__________________
Good evening, everybody. My task is to tell you something about this score (Edition Peters, No. 6777a) of 4'33", the one John prepared in proportional notation that isn't discernible from any performance of the piece itself.
You can imagine how amazed I was 41 years ago when John Cage handed me the original manuscript of this score and wished me "Happy Birthday." I didn't have the presence of mind to ask David Tudor, who also was at that party and who had performed the "silent" piece at a concert the summer before, to do it again that night for us. Nor can I claim to have grasped the full import and the special innovativeness of this particular score in proportional notation. At that time, I understood that the silence of this "silent" piece was more of an idea than a possibility, because one can't ever get a noiseless situation, a soundless silence, and not certainly in the presence of an audience. Even in a soundproof chamber a person may still hear something -- the heart beating or the ears ringing or the gut rumbling -- so that silence is, if anything, soundful. A performance of 4'33" is far from empty acoustically. It must yield a flow of sound if one but listens. And this, by dint of chance, will differ widely from performance to performance.
That seemed to me to be Cageian music at its ideal, neither intentionally composed nor rushing climactically to ends and goals, but sounds just happening in and of themselves, each having its own value, free of hierarchy -- in short, a democracy of sound.
This much was apparent to me back in the '50s. But what I failed to grasp then and realized only later, was the radicalness of the score that John had presented me and what I now consider to be its larger significance. I have in mind Cage's simple and elegant treatment of time in this score. It departs significantly from traditional practice. So far as I know, nothing like it had been done before.
Everyone here has some idea as to what a page of conventional music looks like. In it, timing will be given by the different kinds of notes, the time signature, the designated measures, and the words that roughly cue tempi. Taken together, these devices can represent relative duration, not exact duration. This score of 4'33" does away with all of that by setting time equal to space -- not the broken space of notes on staves -- to a given amount of time. John did this with a calibrating instruction on the otherwise blank first page of the score proper; and this space-by-time instruction, as shown below, reads:
"1 page = 7 inches = 56 seconds."
Musical time is thereby rendered specific and exact.

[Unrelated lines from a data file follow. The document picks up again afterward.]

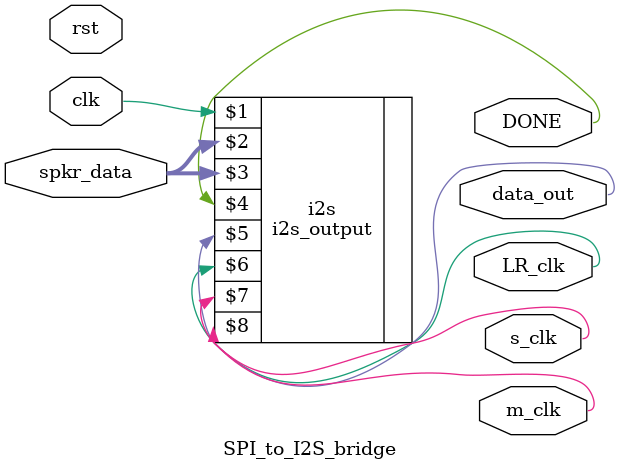
<source format=v>
`timescale 1ns / 1ps
module SPI_to_I2S_bridge(
		input  clk, rst,
		input [15:0] spkr_data,
		output data_out, m_clk, LR_clk, s_clk, DONE
    );
		
		reg [8:0] adr;
		wire [15:0] memdata;
		
		i2s_output i2s (clk, spkr_data, spkr_data, DONE, data_out, LR_clk, s_clk, m_clk);

endmodule

</source>
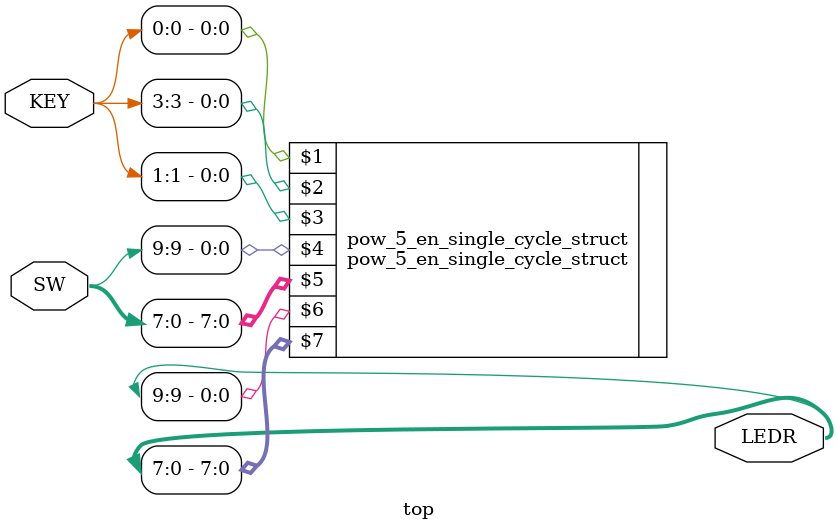
<source format=v>

module top (SW, KEY, LEDR);

	 input wire [9:0] SW;        // DE-series switches
    input wire [3:0] KEY;       // DE-series pushbuttons
	    
	 output wire [9:0] LEDR;     // DE-series LEDs   

    pow_5_en_single_cycle_struct pow_5_en_single_cycle_struct (KEY[0], KEY[3], KEY[1],  SW[9], SW[7:0], LEDR[9], LEDR[7:0]);

endmodule


</source>
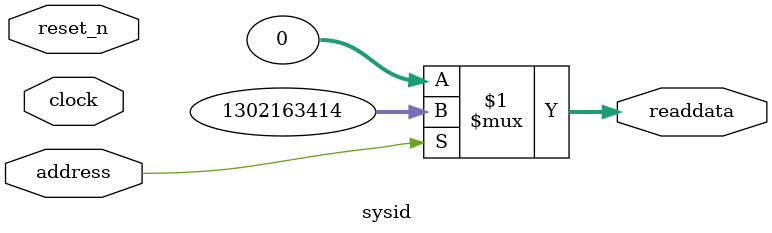
<source format=v>

`timescale 1ns / 1ps
// synthesis translate_on

// turn off superfluous verilog processor warnings 
// altera message_level Level1 
// altera message_off 10034 10035 10036 10037 10230 10240 10030 

module sysid (
               // inputs:
                address,
                clock,
                reset_n,

               // outputs:
                readdata
             )
;

  output  [ 31: 0] readdata;
  input            address;
  input            clock;
  input            reset_n;

  wire    [ 31: 0] readdata;
  //control_slave, which is an e_avalon_slave
  assign readdata = address ? 1302163414 : 0;

endmodule


</source>
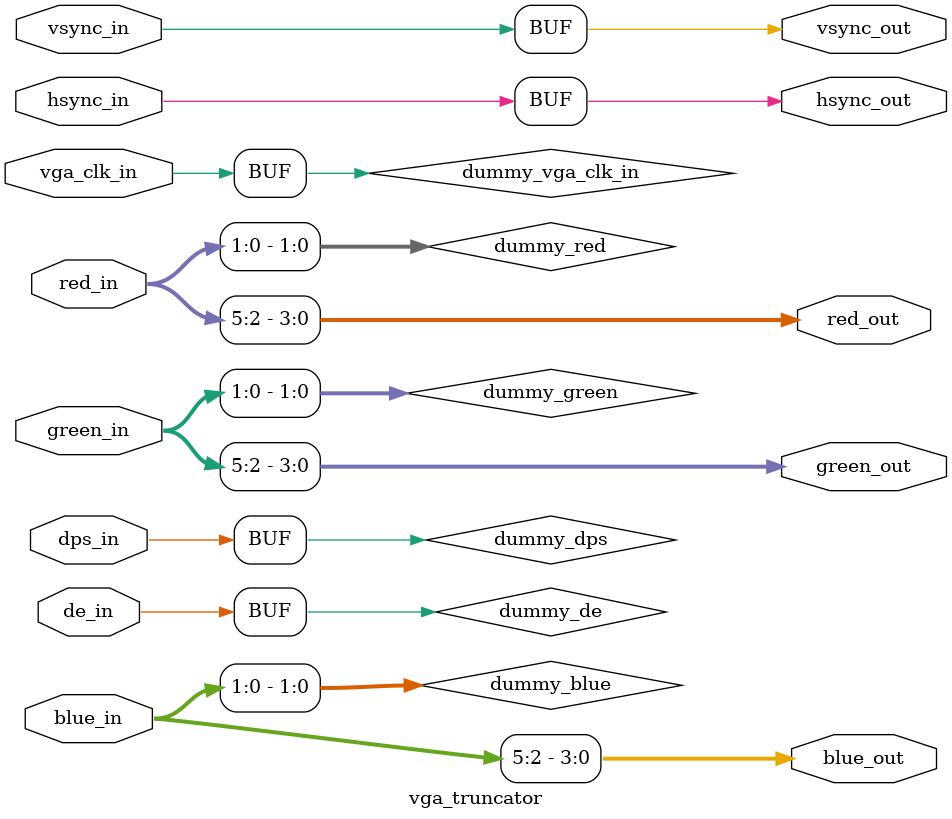
<source format=v>
`timescale 1ns / 1ps


module vga_truncator(
    output [3:0] red_out,
    output [3:0] green_out,
    output [3:0] blue_out,
    output hsync_out,
    output vsync_out,
    input [5:0] red_in,
    input [5:0] green_in,
    input [5:0] blue_in,
    input hsync_in,
    input vsync_in,
    input de_in,
    input dps_in,
    input vga_clk_in
    );
    assign red_out = red_in[5:2];
    assign green_out = green_in[5:2];
    assign blue_out = blue_in[5:2];
    assign hsync_out = hsync_in;
    assign vsync_out = vsync_in;
    
    wire [1:0] dummy_red;
    wire [1:0] dummy_green;
    wire [1:0] dummy_blue;
    wire dummy_de;
    wire dummy_dps;
    wire dummy_vga_clk_in;
    
    assign dummy_red = red_in[1:0];
    assign dummy_green = green_in[1:0];
    assign dummy_blue = blue_in[1:0];
    assign {dummy_de, dummy_dps, dummy_vga_clk_in} = {de_in, dps_in, vga_clk_in};
endmodule

</source>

The First Movement, as shown below,
illustrates how this is applied. The First Movement consists of the space between those two vertical lines. On the actual score, that space is 3 3/4 inches wide and thus equals exactly 30 seconds, the number cited at the bottom of the second vertical line. It's simplicity itself.
What I've shown you amounts, then, to a major change. In this score, John made exact, rather than relative, duration, the only musical characteristic. In effect, real time is here the fundamental dimension of music, its very ground. And where time is primary, change, process itself, defines the nature of things. That aptly describes the silent piece -- an unfixed flux of sound through time, a flux from performance to performance.
Another aspect of this First Movement worth noting is its almost total blankness, which characterizes the two remaining movements as well. This blankness, while it appears to be nothing, is yet something: it blots out previous practice. Gone are the staves and all that was borne upon them -- keys, quarter and half notes, even measures -- as John situates music anew in the flux of sound that is time itself. New musical notations are free to follow wherever imagination leads.
___________
The last time I spoke with John about this score -- it was in Zurich in 1991 -- his face lit up with his inimitable smile, and he said, "Krem, all the notes are there." I took that to mean in a virtual sense, for how otherwise could they be there when patently they weren't! Thus, at any performance of 4'33", as virtual notes they would underscore in effect whatever chance yields up by way of sound. Conceived as such, it's not unlike the virtual image of physical optics: in the microscope and telescope, virtual images and foci are held to occur at ideal points where no tangible part of the instrument is located.
You now have my view of the score that John gave me.
*This text (©1994 Irwin Kremen) has been altered slightly for presentation in written form. Furthermore, for greater clarity, the penultimate paragraph has been somewhat revised.